Synaptic plasticity in the striatum adjusts behaviour adaptively during skill learning, or maladaptively in the case of addiction. Just as dopamine plays a critical role in synaptic plasticity underlying normal skill learning and addiction, endogenous and exogenous opiates also modulate learning and addiction-related striatal plasticity. Though the role of opioid receptors in long-term depression in striatum has been characterized, their effect on long-term potentiation (LTP) remains unknown. In particular, direct pathway (dopamine D1 receptor-containing; D1R-) spiny projection neurons (SPNs) co-release the opioid neuropeptide dynorphin, which acts at presynaptic κ-opioid receptors (KORs) on dopaminergic afferents and can negatively regulate dopamine release. Therefore, we evaluated the interaction of co-released dynorphin and KOR on striatal LTP. We optogenetically facilitate the release of endogenous dynorphin from D1R-SPNs in brain slice while using whole-cell patch recording to measure changes in the synaptic response of SPNs following theta-burst stimulation (TBS) of cortical afferents. Our results demonstrate that TBS evokes corticostriatal LTP, and that optogenetic activation of D1R-SPNs during induction impairs LTP. Additional experiments demonstrate that optogenetic activation of D1R-SPNs reduces stimulation-evoked dopamine release and that bath application of a KOR antagonist provides full rescue of both LTP induction and dopamine release during optogenetic activation of D1R-SPNs. These results suggest that an increase in the opioid neuropeptide dynorphin is responsible for reduced TBS LTP and illustrate a physiological phenomenon whereby heightened D1R-SPN activity can regulate corticostriatal plasticity. Our findings have important implications for learning in addictive states marked by elevated direct pathway activation.
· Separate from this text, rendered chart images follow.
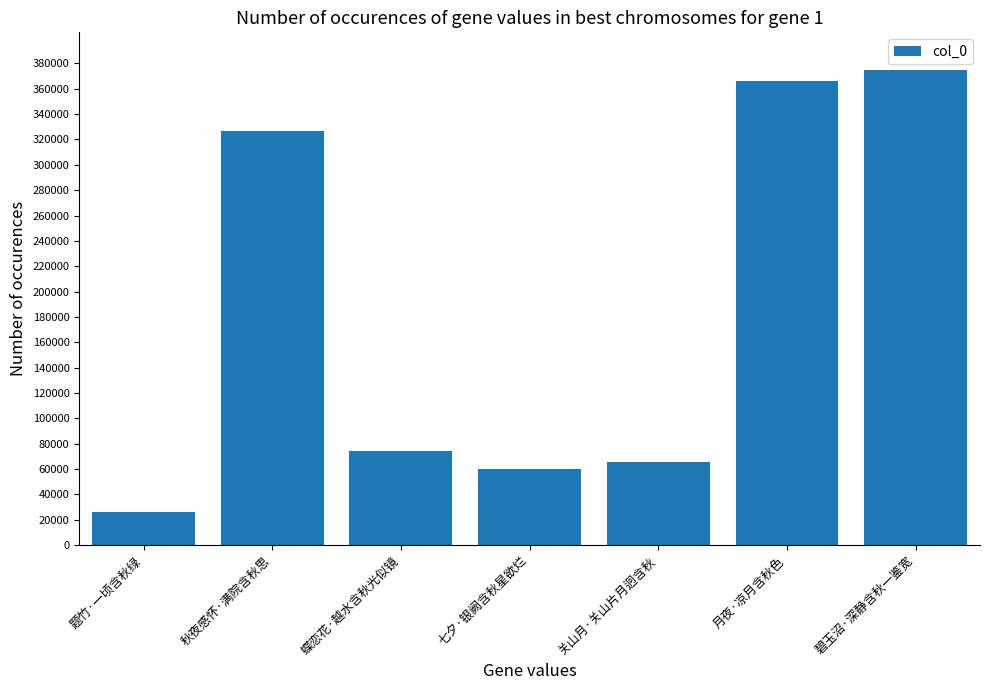

What is the sum of all values?

1292922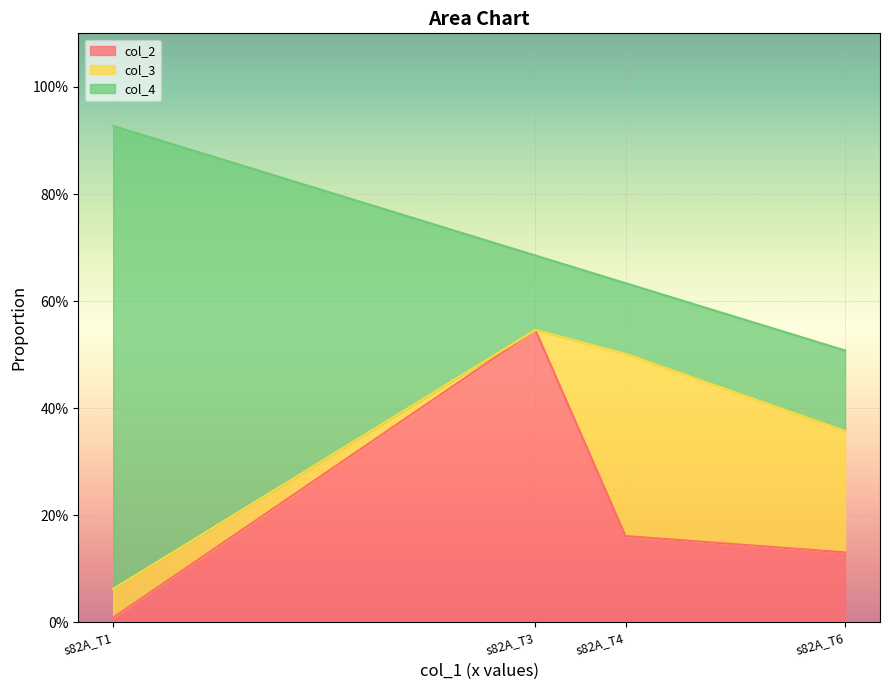

Reading left to right, transcribe all the data shown in this chart.

col_2: 0.0	0.5	0.2	0.1
col_3: 0.1	0.0	0.3	0.2
col_4: 0.9	0.1	0.1	0.2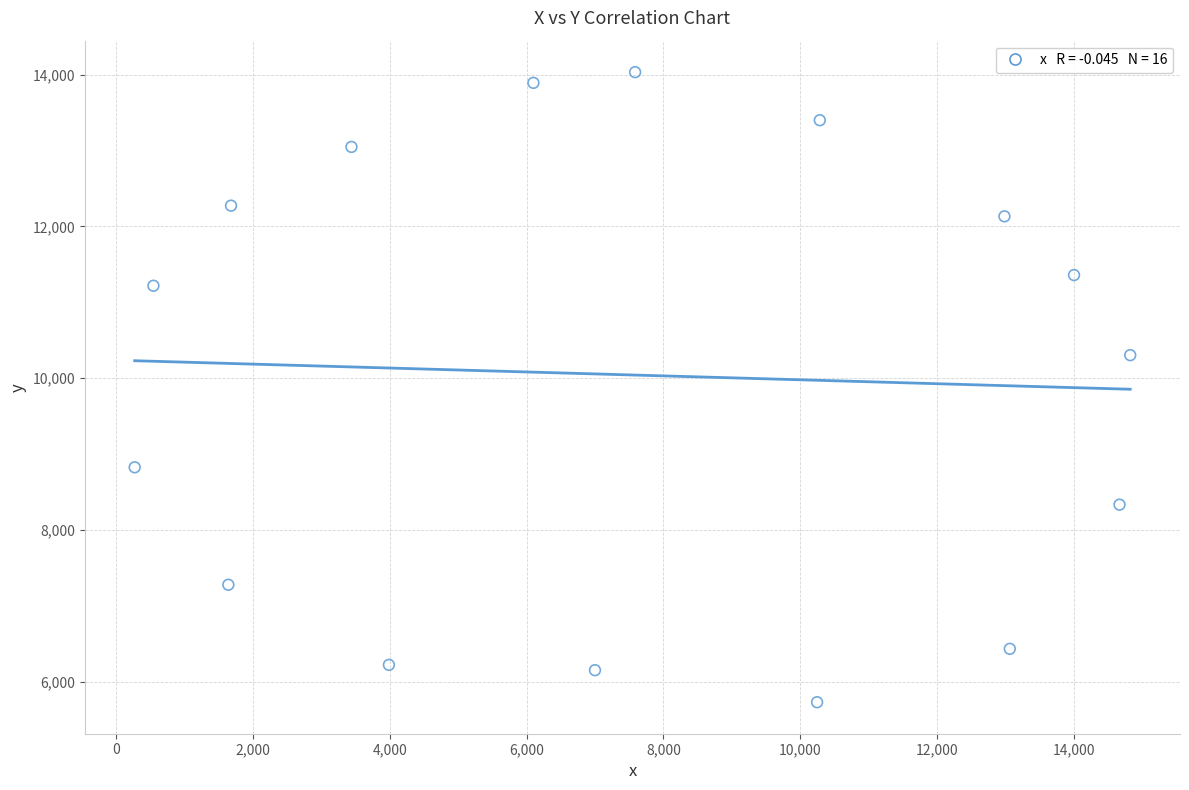

What is the range of Y values (max minus min)?

8301.4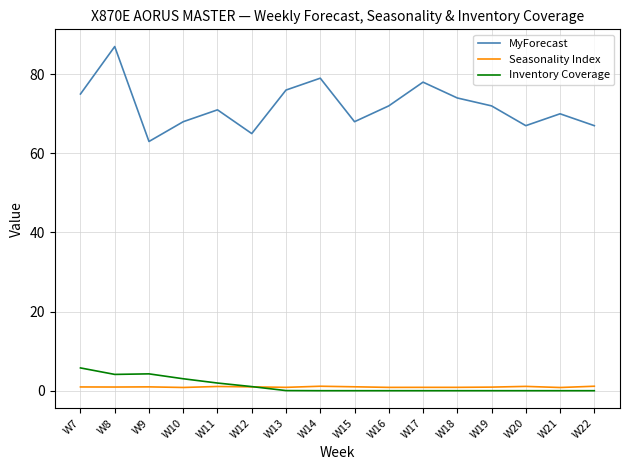

Which series has the largest total across all categories?

MyForecast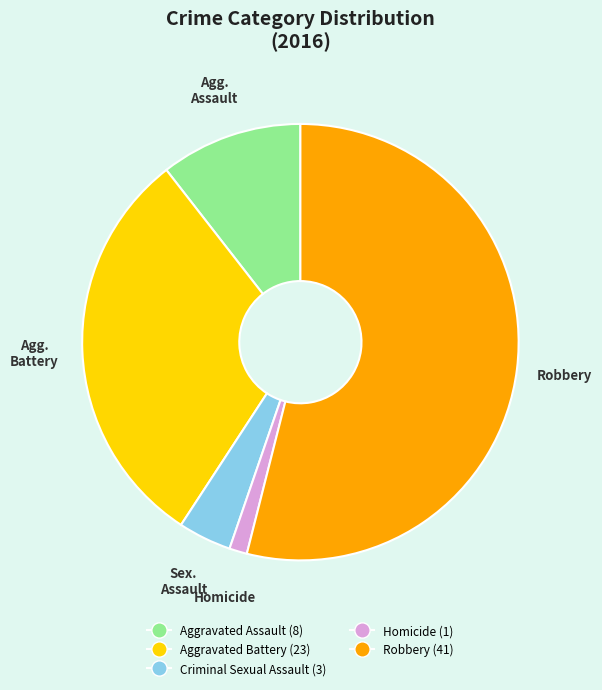

How many slices are in this pie chart?

5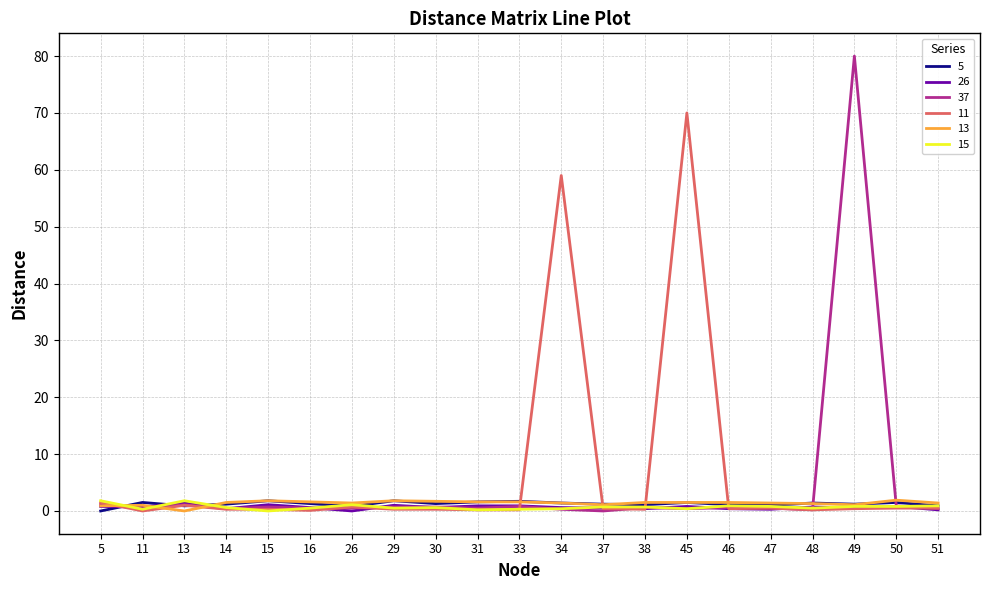

Where does the 5 series first go above 1?

11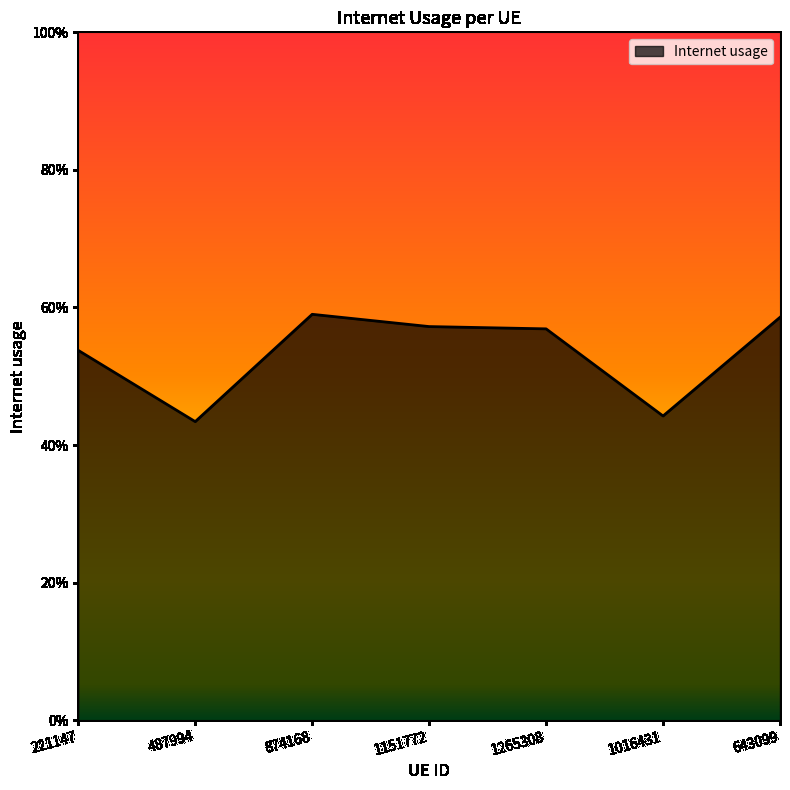

Is this an area chart (filled region under the line)?

Yes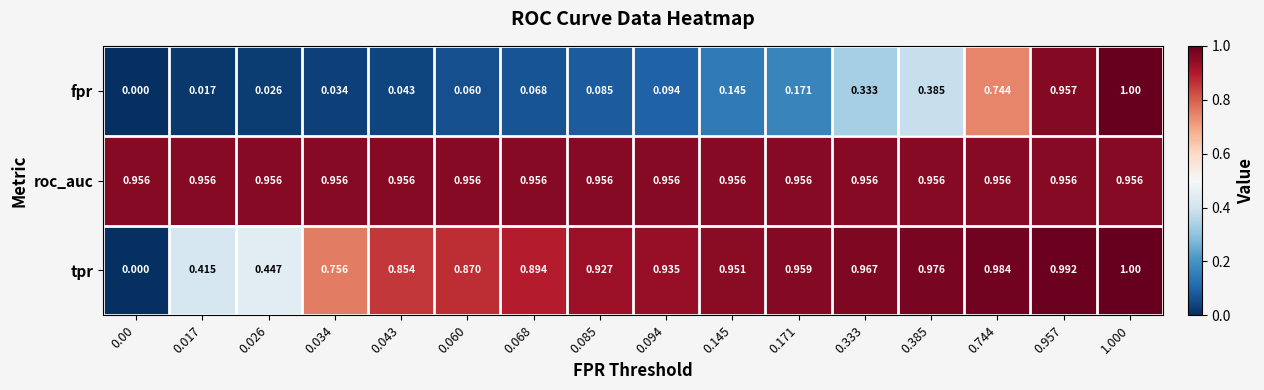

List the series in order of their overall mean, highest first.

roc_auc, tpr, fpr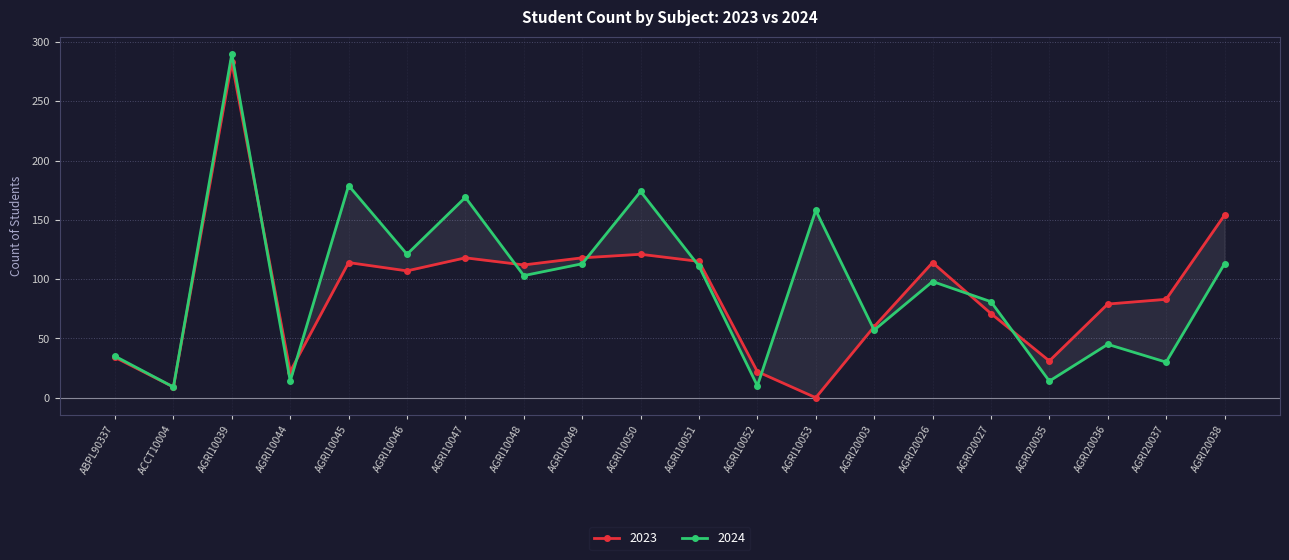

Is this an area chart (filled region under the line)?

No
内源性阿片类物质和滥用类鸦片药物均可调节习惯性和目标导向行为的学习,并能改变皮质纹状体突触的长期可塑性。直接通路纹状体投射神经元共同释放阿片神经肽强啡肽,通过κ-阿片受体抑制多巴胺释放。在全细胞膜片钳记录中,皮质纹状体纤维的θ爆发刺激产生纹状体投射神经元的长时程增强(LTP)。直接通路纹状体投射神经元的光遗传学激活抑制 LTP,同时减少多巴胺释放。由于内源性阿片类物质的释放依赖于活动,这种突触可塑性的调节代表了一种负反馈机制,可能限制了对滥用药物的反应中纹状体神经元活动的失控增强。
纹状体中的突触可塑性在技能学习过程中适应性地调节行为,或者在成瘾的情况下适应性地调节行为。正如多巴胺在正常技能学习和成瘾相关的纹状体可塑性的突触可塑性中起着关键作用一样,内源性和外源性阿片类物质也调节学习和成瘾相关的纹状体可塑性。虽然已经描述了阿片受体在纹状体长时程抑制(LTD)中的作用,但它们对长时程增强(LTP)的影响仍不清楚。特别是,直接通路(多巴胺 D1 受体含有;D1R-)棘突投射神经元(SPNs)共同释放阿片神经肽强啡肽,其作用于多巴胺能传入的突触前 κ-阿片受体(KORs),并可负调节多巴胺释放。因此,我们评估了共同释放的强啡肽和 KOR 对纹状体 LTP 的相互作用。我们在脑片上光遗传促进 D1R-SPN 内源性强啡肽的释放,同时使用全细胞膜片钳记录来测量皮质传入刺激后的 SPN 突触反应在皮质传入刺激后的变化。我们的结果表明,TBS 引发皮质纹状体 LTP,并且在诱导过程中光遗传激活 D1R-SPN 会损害 LTP。额外的实验表明,光遗传激活 D1R-SPN 会减少刺激诱发的多巴胺释放,并且在光遗传激活 D1R-SPN 期间,应用 KOR 拮抗剂可完全挽救 LTP 诱导和多巴胺释放。这些结果表明,阿片神经肽强啡肽的增加是 TBS LTP 减少的原因,并说明了一种生理现象,即 D1R-SPN 活性的增加可以调节皮质纹状体的可塑性。我们的发现对于以直接通路激活升高为特征的成瘾状态下的学习具有重要意义。